### 阅读文章
+---+

LintCode 107: Word Break (DFS, DP经典题!)

本文深入探讨了WordBreak问题的多种解决方案，包括深度优先搜索(DFS)、带记忆化的深度优先搜索和动态规划(DP)方法。通过实例分析，比较了不同算法的优劣，展示了如何有效利用记忆化和动态规划减少重复计算，提高算法效率。

Word Break
Given a string s and a dictionary of words dict, determine if s can be break into a space-separated sequence of one or more dictionary words.

Example
Given s = “lintcode”, dict = [“lint”, “code”].

Return true because “lintcode” can be break as “lint code”.

解法1：DFS。超时 (95%的时候)

class Solution {
public:
    /*
     * @param s: A string
     * @param dict: A dictionary of words dict
     * @return: A boolean
     */
    bool wordBreak(string &s, unordered_set<string> &dict) {
        int lenS = s.size();
        int lenD = dict.size();
        maxWordLen = 0;
        minWordLen = lenS;
        
        for (auto w : dict) {
            maxWordLen = max(maxWordLen, (int)w.size());
            minWordLen = min(minWordLen, (int)w.size());
        }
        
        vector<string> sol;
        vector<vector<string>> result;
        
        helper(s, dict, sol, result);
        if (result.size() > 0) return true;
        return false;
    }
    
private:

    void helper(string &s, unordered_set<string> &dict, vector<string> &sol, vector<vector<string>> &result) {
        
        int len = s.size();
        if (len == 0) {
            result.push_back(sol);
            return;
        }
        if (len < minWordLen)

+---+

### 所给记录
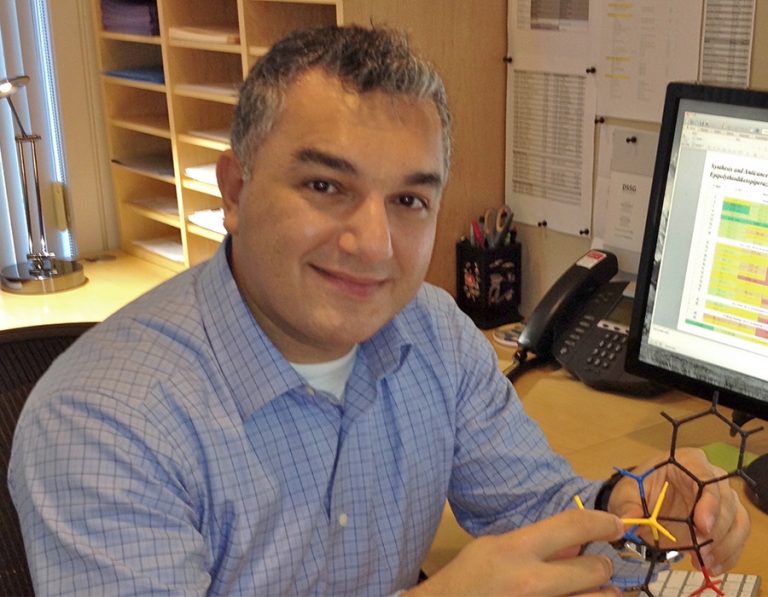
Locate an element on the screen. This screenshot has height=597, width=768. desk is located at coordinates coord(584,429).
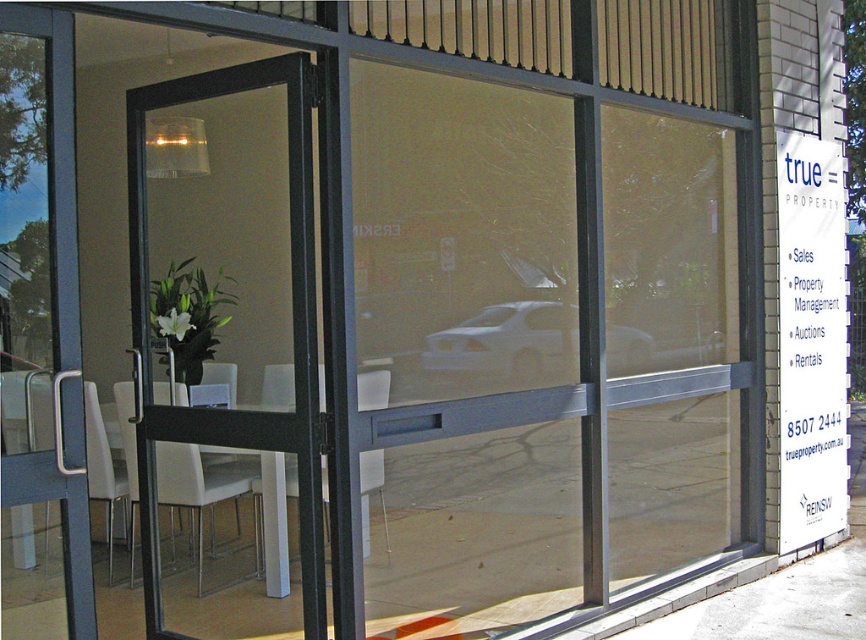
Does black glass screen door at center appear over white plastic chair at center?

Correct, black glass screen door at center is located above white plastic chair at center.

Does black glass screen door at center have a larger size compared to white plastic chair at center?

Incorrect, black glass screen door at center is not larger than white plastic chair at center.

Measure the distance between black glass screen door at center and camera.

The distance of black glass screen door at center from camera is 7.68 meters.

Identify the location of black glass screen door at center. The width and height of the screenshot is (866, 640). coord(225,346).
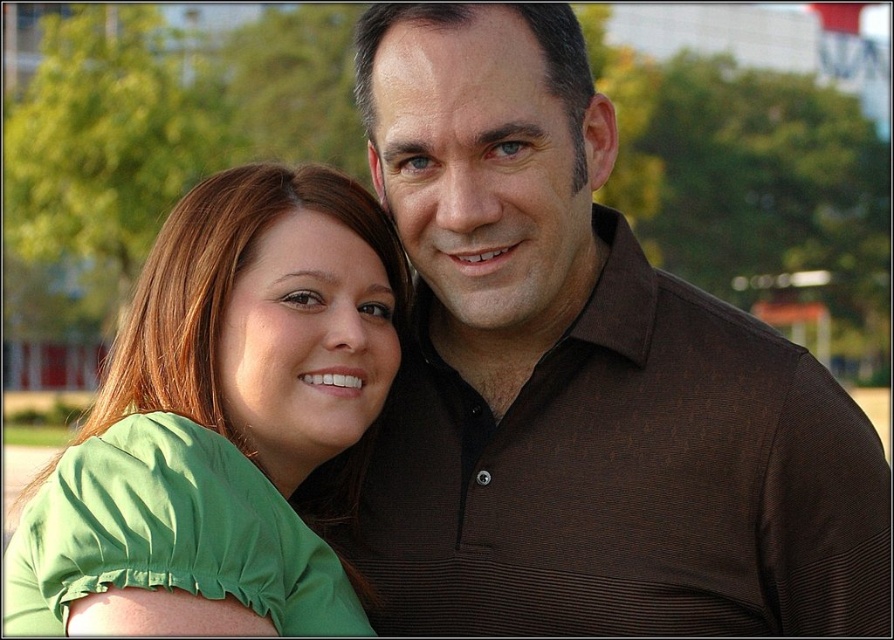
Question: Does brown textured shirt at center have a smaller size compared to green fabric shirt at left?

Choices:
 (A) yes
 (B) no

Answer: (A)

Question: Does brown textured shirt at center lie in front of green fabric shirt at left?

Choices:
 (A) no
 (B) yes

Answer: (A)

Question: Does brown textured shirt at center appear on the right side of green fabric shirt at left?

Choices:
 (A) no
 (B) yes

Answer: (B)

Question: Which point appears farthest from the camera in this image?

Choices:
 (A) (502, 624)
 (B) (359, 346)

Answer: (A)

Question: Which point is closer to the camera taking this photo?

Choices:
 (A) (129, 404)
 (B) (623, 547)

Answer: (A)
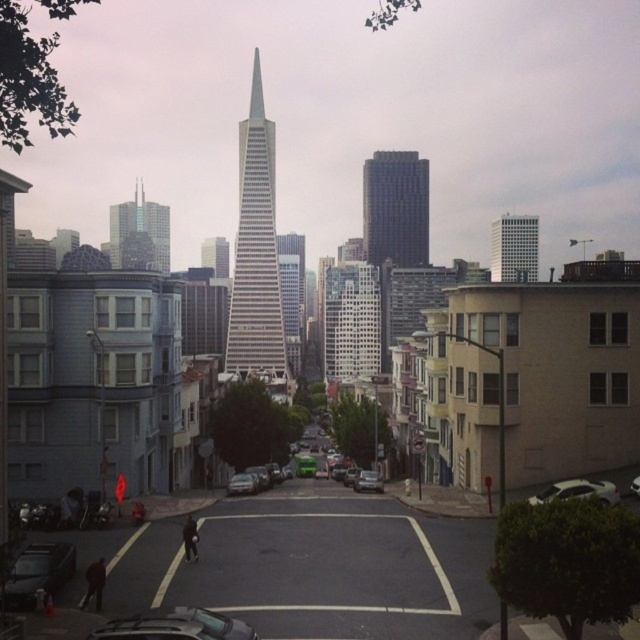
You are a delivery person needing to park your 1.8 meters wide van between the metallic silver sedan at center and the white matte car at center. Can you fit your van there?

The metallic silver sedan at center is wider than the white matte car at center. However, the combined width of both vehicles is not provided, so it is impossible to determine if your van can fit between them.

You are a delivery driver who needs to park your white matte car at center in a parking spot that can only accommodate vehicles up to the size of the metallic silver sedan at center. Can your car fit in the spot?

The metallic silver sedan at center is larger than the white matte car at center, so yes, the white matte car at center can fit in the parking spot designed for the metallic silver sedan at center.

You are standing on the street and see two points marked in the image. The first point is at coordinate point (243, 488) and the second is at coordinate point (632, 481). Which point is closer to you?

Point (632, 481) is closer to you because it is in front of point (243, 488).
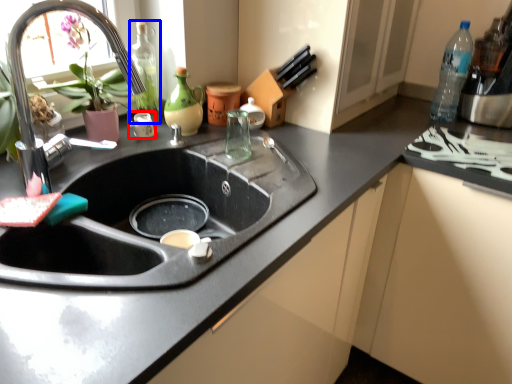
Question: Which object appears closest to the camera in this image, appliance (highlighted by a red box) or bottle (highlighted by a blue box)?

Choices:
 (A) appliance
 (B) bottle

Answer: (B)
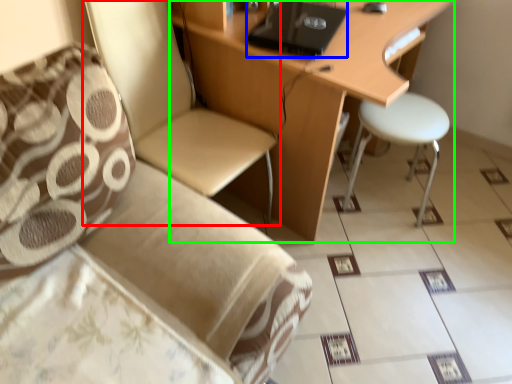
Question: Which object is positioned farthest from chair (highlighted by a red box)? Select from laptop (highlighted by a blue box) and desk (highlighted by a green box).

Choices:
 (A) laptop
 (B) desk

Answer: (A)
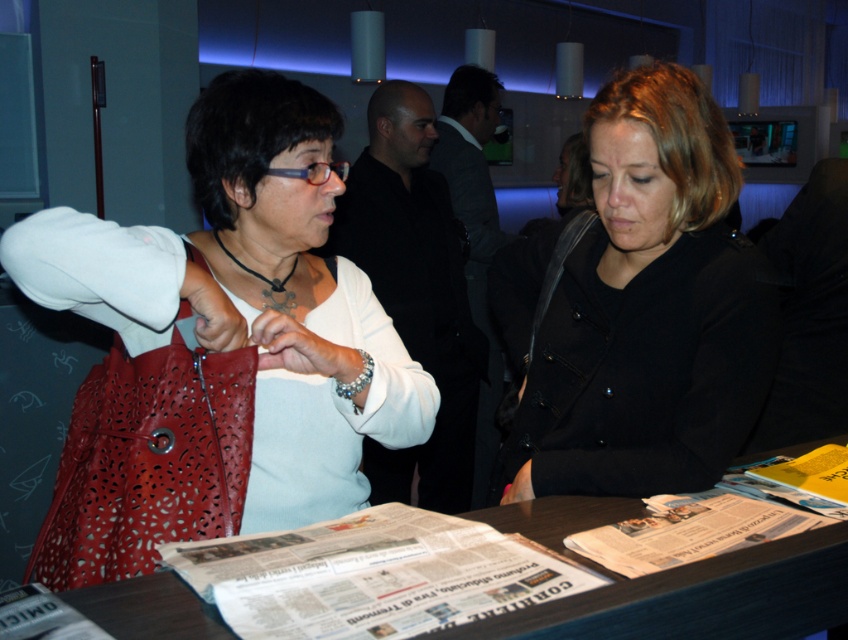
Between matte leather bag at left and black matte coat at center, which one is positioned higher?

black matte coat at center is above.

Is point (90, 560) farther from camera compared to point (656, 113)?

That is False.

Measure the distance between point (315, 129) and camera.

A distance of 3.72 feet exists between point (315, 129) and camera.

At what (x,y) coordinates should I click in order to perform the action: click on matte leather bag at left. Please return your answer as a coordinate pair (x, y). This screenshot has height=640, width=848. Looking at the image, I should click on tap(219, 348).

Between point (62, 262) and point (533, 557), which one is positioned behind?

The point (62, 262) is more distant.

Between matte leather bag at left and white glossy newspaper at center, which one appears on the left side from the viewer's perspective?

matte leather bag at left

Find the location of `matte leather bag at left`. matte leather bag at left is located at coordinates (219, 348).

This screenshot has width=848, height=640. I want to click on matte leather bag at left, so tap(219, 348).

Can you confirm if black matte coat at center is positioned above wooden table at center?

Indeed, black matte coat at center is positioned over wooden table at center.

Which is behind, point (621, 161) or point (165, 637)?

Point (621, 161)

Who is more forward, (x=544, y=385) or (x=617, y=593)?

Point (x=617, y=593) is in front.

The image size is (848, 640). Identify the location of black matte coat at center. (648, 308).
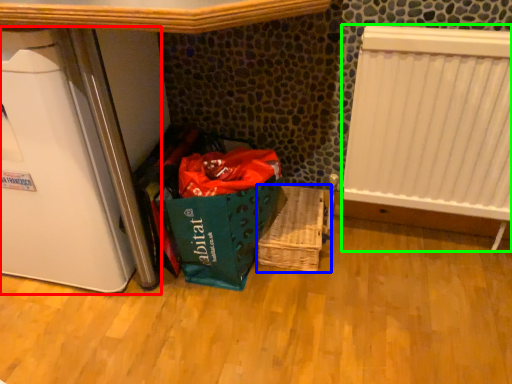
Question: Based on their relative distances, which object is farther from appliance (highlighted by a red box)? Choose from basket (highlighted by a blue box) and radiator (highlighted by a green box).

Choices:
 (A) basket
 (B) radiator

Answer: (B)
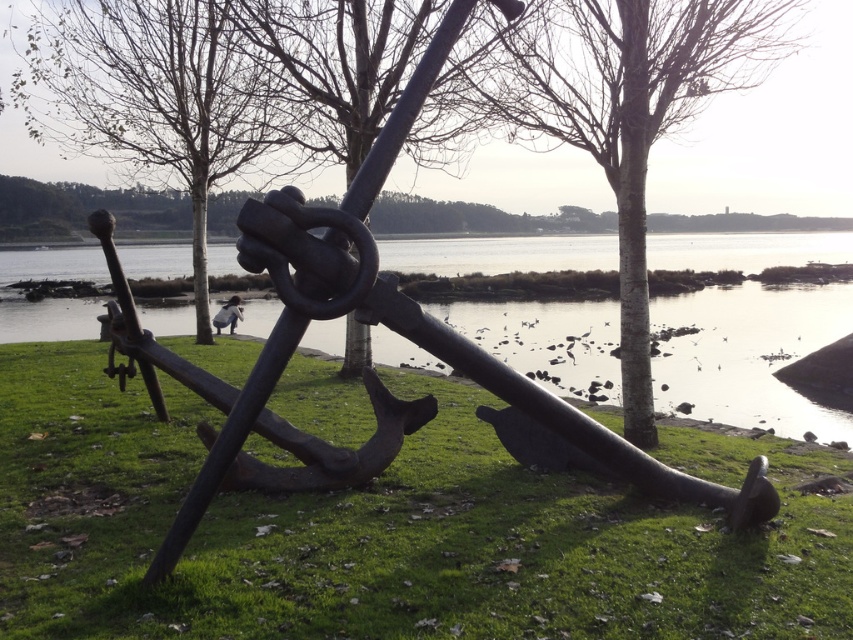
Question: Is green grass at center to the left of brown wood tree at center from the viewer's perspective?

Choices:
 (A) no
 (B) yes

Answer: (A)

Question: Observing the image, what is the correct spatial positioning of glossy metallic water at center in reference to bare wood tree at center?

Choices:
 (A) below
 (B) above

Answer: (A)

Question: Which object is positioned closest to the brown wood tree at center?

Choices:
 (A) green grass at center
 (B) bare wood tree at center
 (C) glossy metallic water at center

Answer: (C)

Question: Which point is closer to the camera?

Choices:
 (A) brown wood tree at center
 (B) glossy metallic water at center
 (C) bare wood tree at center

Answer: (B)

Question: From the image, what is the correct spatial relationship of green grass at center in relation to glossy metallic water at center?

Choices:
 (A) above
 (B) below

Answer: (B)

Question: Which point is farther to the camera?

Choices:
 (A) (90, 35)
 (B) (558, 259)

Answer: (B)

+---+

### 练习题
A. 在关于 Word Break 的文章里，解法1采用的是哪种算法？
B. 请把记录中从含有“Question: Does brown textured shirt at center have”的那一行开始、一直到含有“You are a delivery driver”的那一行为止（首尾两行都算）的内容改写成 Markdown 表格，两列分别为“序号”和“内容”，空行略去，图片不要放进答案。
上面的文章和记录是彼此独立的两份材料。

### 参考答案
A. DFS（深度优先搜索）。

B.
| 序号 | 内容 |
|---|---|
| 1 | Question: Does brown textured shirt at center have a smaller size compared to green fabric shirt at left? |
| 2 | Choices: |
| 3 |  (A) yes |
| 4 |  (B) no |
| 5 | Answer: (A) |
| 6 | Question: Does brown textured shirt at center lie in front of green fabric shirt at left? |
| 7 | Choices: |
| 8 |  (A) no |
| 9 |  (B) yes |
| 10 | Answer: (A) |
| 11 | Question: Does brown textured shirt at center appear on the right side of green fabric shirt at left? |
| 12 | Choices: |
| 13 |  (A) no |
| 14 |  (B) yes |
| 15 | Answer: (B) |
| 16 | Question: Which point appears farthest from the camera in this image? |
| 17 | Choices: |
| 18 |  (A) (502, 624) |
| 19 |  (B) (359, 346) |
| 20 | Answer: (A) |
| 21 | Question: Which point is closer to the camera taking this photo? |
| 22 | Choices: |
| 23 |  (A) (129, 404) |
| 24 |  (B) (623, 547) |
| 25 | Answer: (A) |
| 26 | You are a delivery person needing to park your 1.8 meters wide van between the metallic silver sedan at center and the white matte car at center. Can you fit your van there? |
| 27 | The metallic silver sedan at center is wider than the white matte car at center. However, the combined width of both vehicles is not provided, so it is impossible to determine if your van can fit between them. |
| 28 | You are a delivery driver who needs to park your white matte car at center in a parking spot that can only accommodate vehicles up to the size of the metallic silver sedan at center. Can your car fit in the spot? |